Fintech development isn't like building a typical SaaS product. The stakes are higher, compliance requirements are stricter, and the technical challenges are unique. Here are four real-world projects that showcase how we approach fintech development.
Case Study 1: Bank Credit Collection System
The challenge: build a flexible credit collection system accessible via VPN architecture. We delivered a complete system in 6 months using Oracle backend, ReactJS frontend, and .NET microservice architecture. The key was designing for process flexibility — the bank needed to change collection workflows without code changes.

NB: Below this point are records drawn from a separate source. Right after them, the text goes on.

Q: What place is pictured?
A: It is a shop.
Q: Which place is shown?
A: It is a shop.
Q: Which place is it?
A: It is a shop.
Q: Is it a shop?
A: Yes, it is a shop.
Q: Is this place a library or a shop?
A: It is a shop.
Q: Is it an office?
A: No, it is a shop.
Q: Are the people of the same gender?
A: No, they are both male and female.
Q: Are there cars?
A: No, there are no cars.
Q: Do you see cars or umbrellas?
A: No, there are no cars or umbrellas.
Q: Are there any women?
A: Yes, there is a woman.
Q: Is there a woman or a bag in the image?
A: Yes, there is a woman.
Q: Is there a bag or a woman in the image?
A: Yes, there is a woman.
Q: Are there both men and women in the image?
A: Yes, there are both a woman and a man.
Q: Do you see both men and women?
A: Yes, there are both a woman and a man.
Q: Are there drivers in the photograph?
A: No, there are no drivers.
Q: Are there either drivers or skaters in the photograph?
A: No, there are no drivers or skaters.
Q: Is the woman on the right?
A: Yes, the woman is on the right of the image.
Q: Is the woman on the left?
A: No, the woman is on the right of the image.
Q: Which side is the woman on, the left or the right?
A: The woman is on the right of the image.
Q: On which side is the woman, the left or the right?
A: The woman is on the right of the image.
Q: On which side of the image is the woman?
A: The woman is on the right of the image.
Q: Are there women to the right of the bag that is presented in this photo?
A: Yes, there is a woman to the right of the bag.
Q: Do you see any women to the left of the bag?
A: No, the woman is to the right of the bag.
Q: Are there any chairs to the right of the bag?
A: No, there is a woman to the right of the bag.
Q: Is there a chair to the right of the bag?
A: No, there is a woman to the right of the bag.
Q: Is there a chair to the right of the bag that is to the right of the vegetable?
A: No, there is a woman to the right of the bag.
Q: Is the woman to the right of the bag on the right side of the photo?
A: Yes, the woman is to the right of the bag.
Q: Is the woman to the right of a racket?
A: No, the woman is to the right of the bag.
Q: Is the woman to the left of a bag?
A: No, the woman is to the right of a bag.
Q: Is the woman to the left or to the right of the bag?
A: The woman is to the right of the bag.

Case Study 2: Rebuilding a Legacy Banking System
A Top 10 New York bank needed their outdated system rewritten. Rather than a complete rebuild (too risky for a live banking system), we took a selective approach: critical bugs got complete module rewrites, while non-essential issues received targeted fixes.
The tech stack spanned Java backend, .NET integration via API, and a migration from legacy ASP.NET to .NET web app with AngularJS. The team was massive: 10+ Java devs, 10 .NET devs, 28-person QA team, 4 business analysts, and 2 US client specialists.
Case Study 3: US Auditing Firm UX Improvement
A Top 4 US auditing company needed a complete UX overhaul within a strict 1-year deadline. Our strategy: separate the monolithic UI into independent modules and convert audit documentation into intuitive quiz-formatted flows. The result was a dramatically improved user experience delivered on time with 15 Ukrainian developers and 6 QA specialists.
Case Study 4: Multilevel Microservices Rebuild
A web analytics company needed to restructure their accounting and billing systems with external integrations (Zuora, Recurly, Plimus). We migrated from AngularJS to ReactJS, implemented Docker-based infrastructure with auto-scaling, and rebuilt the data layer on MySQL/Redshift with Redis caching and OLAP cubes. The team: 150 developers.
What all four projects have in common: deep understanding of financial regulations, comprehensive security practices, and the ability to communicate effectively with financial professionals who speak a different language than engineers.